How ripe should the bananas be?
Speckled brown and soft. Green or just-yellow bananas are starchier and less sweet, which can make the cookies bland and dry.
Brown spots = flavor and moisture.
Do I need eggs or flour?
Nope. Oats act as the binder and structure, while banana and peanut butter handle the moisture and fat. It’s a minimalist miracle.
Can I reduce the sugar further?
Yes.
Skip the maple or honey entirely if your bananas are very ripe. The cookies will still be sweet, just more banana-forward.
How do I make them gluten-free?
Use certified gluten-free rolled oats. Everything else is naturally GF, assuming no cross-contamination with your mix-ins.
Can I make them bigger?
Sure.
Make 8 cookies and bake 13–15 minutes. Watch the edges and bottoms so they don’t overbrown.
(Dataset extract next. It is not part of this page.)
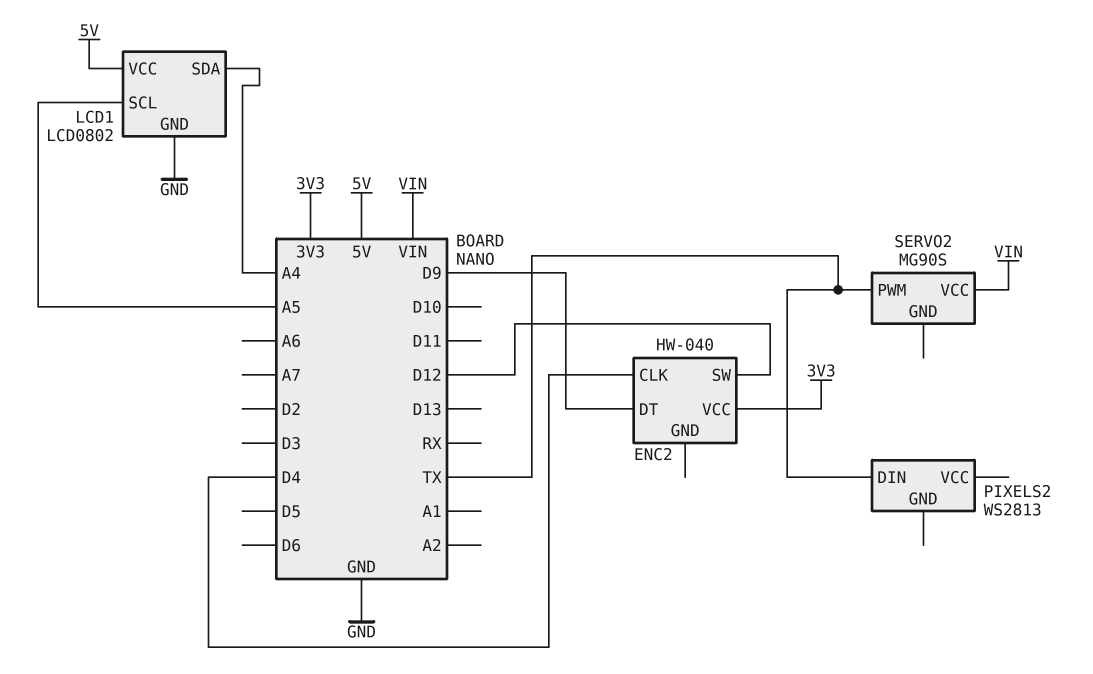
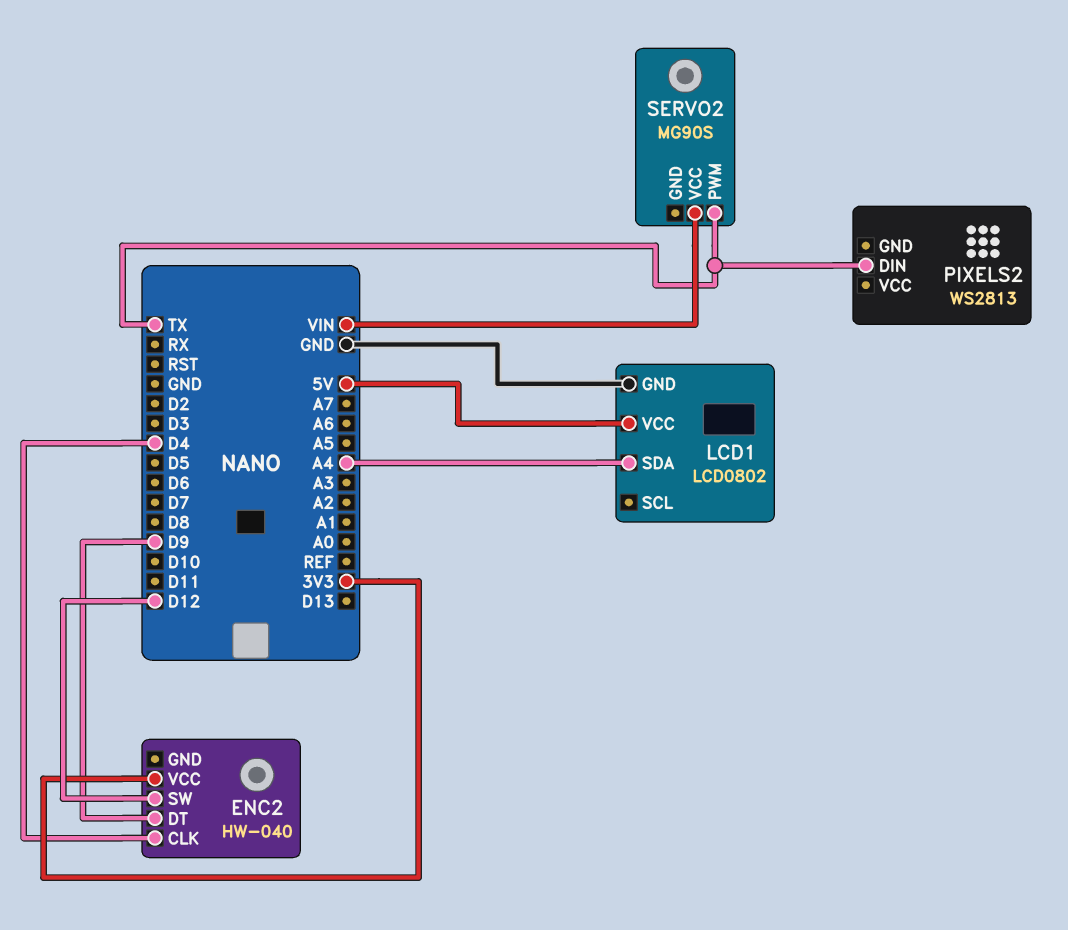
LCD1 pin SCL: A5 -> none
Why didn’t my cookies spread?
They’re designed not to. Give them a gentle press before baking to set your ideal thickness.
You’re the boss of the spread here.
The Bottom Line
Peanut Butter Banana Oat Cookies are the sweet spot—fast, wholesome, and wildly snackable. Four core ingredients, endless variations, and a texture that feels like dessert without the sugar crash.
Keep this recipe in your pocket for busy mornings, post-workout bites, or that 9 p.m. “I deserve a cookie” moment.
FYI: doubling the batch is not a bad idea.